Hay que prospectar constantemente, hay que enviar ese correo, hay que hacer esa llamada, hay que buscar y buscar (y buscar) nuevos objetivos diarios para esos contactos y llamadas.

Pero lo evitamos activamente, a veces rodeándonos de trabajo y otras «cosas que hacer» en el negocio, para no enfrentarnos a la incomodidad y el miedo que nos produce la prospección.

4. No olvidar a los que confiaron

La prospección es solo una parte de un problema más grande, el hecho de que, la asignatura pendiente de la mayoría de empresas es el marketing. En todas sus formas y etapas.

No solo no se prospecta lo suficiente, es que tampoco se dedica ningún tiempo a los clientes conseguidos.

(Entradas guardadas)
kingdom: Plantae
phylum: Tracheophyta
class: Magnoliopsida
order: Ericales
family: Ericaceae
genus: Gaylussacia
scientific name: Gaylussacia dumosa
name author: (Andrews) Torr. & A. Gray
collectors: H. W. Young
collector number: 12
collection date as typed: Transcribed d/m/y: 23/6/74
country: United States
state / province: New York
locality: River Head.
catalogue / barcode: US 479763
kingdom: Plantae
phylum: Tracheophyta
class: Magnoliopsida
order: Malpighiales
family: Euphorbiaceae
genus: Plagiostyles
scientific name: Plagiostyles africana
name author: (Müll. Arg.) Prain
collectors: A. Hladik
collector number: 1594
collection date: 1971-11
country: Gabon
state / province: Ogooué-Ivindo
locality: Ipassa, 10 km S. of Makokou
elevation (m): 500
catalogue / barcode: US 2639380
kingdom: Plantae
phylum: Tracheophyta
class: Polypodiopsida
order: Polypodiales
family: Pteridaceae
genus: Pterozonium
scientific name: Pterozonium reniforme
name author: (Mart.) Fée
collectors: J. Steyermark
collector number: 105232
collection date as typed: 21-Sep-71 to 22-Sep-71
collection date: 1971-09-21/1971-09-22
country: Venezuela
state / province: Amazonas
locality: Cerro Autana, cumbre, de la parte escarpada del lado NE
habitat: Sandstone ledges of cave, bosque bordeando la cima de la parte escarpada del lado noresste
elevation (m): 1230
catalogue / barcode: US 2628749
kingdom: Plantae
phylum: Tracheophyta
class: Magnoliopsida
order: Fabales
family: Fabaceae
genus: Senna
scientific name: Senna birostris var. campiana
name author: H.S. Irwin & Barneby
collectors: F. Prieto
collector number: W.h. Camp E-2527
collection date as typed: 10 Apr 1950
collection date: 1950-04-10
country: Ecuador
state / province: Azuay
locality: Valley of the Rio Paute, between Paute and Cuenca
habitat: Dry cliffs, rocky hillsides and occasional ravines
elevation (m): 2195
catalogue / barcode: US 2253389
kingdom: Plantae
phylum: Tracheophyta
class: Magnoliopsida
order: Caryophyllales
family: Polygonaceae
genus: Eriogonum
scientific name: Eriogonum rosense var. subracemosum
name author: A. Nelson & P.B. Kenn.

> _Qué harás_:
[1] Enumera todo lo que, según el texto sobre la prospección, «hay que» hacer.
[2] Cita del texto sobre la prospección el tramo que va desde «Hay que prospectar» hasta «formas y etapas.».
[3] Continúa el texto sobre la prospección a partir de su última oración.
Las filas no hacen falta.

> _Respuestas por tarea_:
[1]
- Prospectar constantemente
- Enviar ese correo
- Hacer esa llamada
- Buscar y buscar (y buscar) nuevos objetivos diarios para esos contactos y llamadas

[2]
Hay que prospectar constantemente, hay que enviar ese correo, hay que hacer esa llamada, hay que buscar y buscar (y buscar) nuevos objetivos diarios para esos contactos y llamadas.

Pero lo evitamos activamente, a veces rodeándonos de trabajo y otras «cosas que hacer» en el negocio, para no enfrentarnos a la incomodidad y el miedo que nos produce la prospección.

4. No olvidar a los que confiaron

La prospección es solo una parte de un problema más grande, el hecho de que, la asignatura pendiente de la mayoría de empresas es el marketing. En todas sus formas y etapas.

[3]
Preguntarles qué tal les va, darles las gracias, ofrecerles algo nuevo… Esa es la estrategia más rentable sin duda, porque es la que va a dar más beneficio por menos esfuerzo. Durante estos años, los clientes ya conseguidos han sido la columna vertebral de todo lo rentable que he construido.

De hecho, lo ideal es aplicar una estrategia de «recoger la crema del café», localizar a los clientes que estén más contentos y dispuestos a pagar por productos/servicios más Premium.

Y ofrecérselos.

Siempre recordaré cierta empresa a la que fui. Tenían un problema de tesorería a corto plazo (cómo no) y les di la solución para, de momento, respirar un poco. Había que hacer una campaña con el stock que ya tenían entre clientes ya conseguidos.

Uno de ellos se quedó mirando y, con cierto tono, preguntó si esa era la gran estrategia innovadora por la que iban a pagar. Que eso ya lo sabían.

«¿Y dónde están las campañas?».

No había ni rastro de ellas en todos los años que llevaban, porque «saber» no sirve de nada.

5. Valorarnos adecuadamente. Es decir, el precio

La manera más rápida de cambiar los resultados es tocar el precio. Pero nos resulta aterrador y, cuando pensamos en tocarlo, es para bajarlo a ver si se animan las ventas.

Craso error.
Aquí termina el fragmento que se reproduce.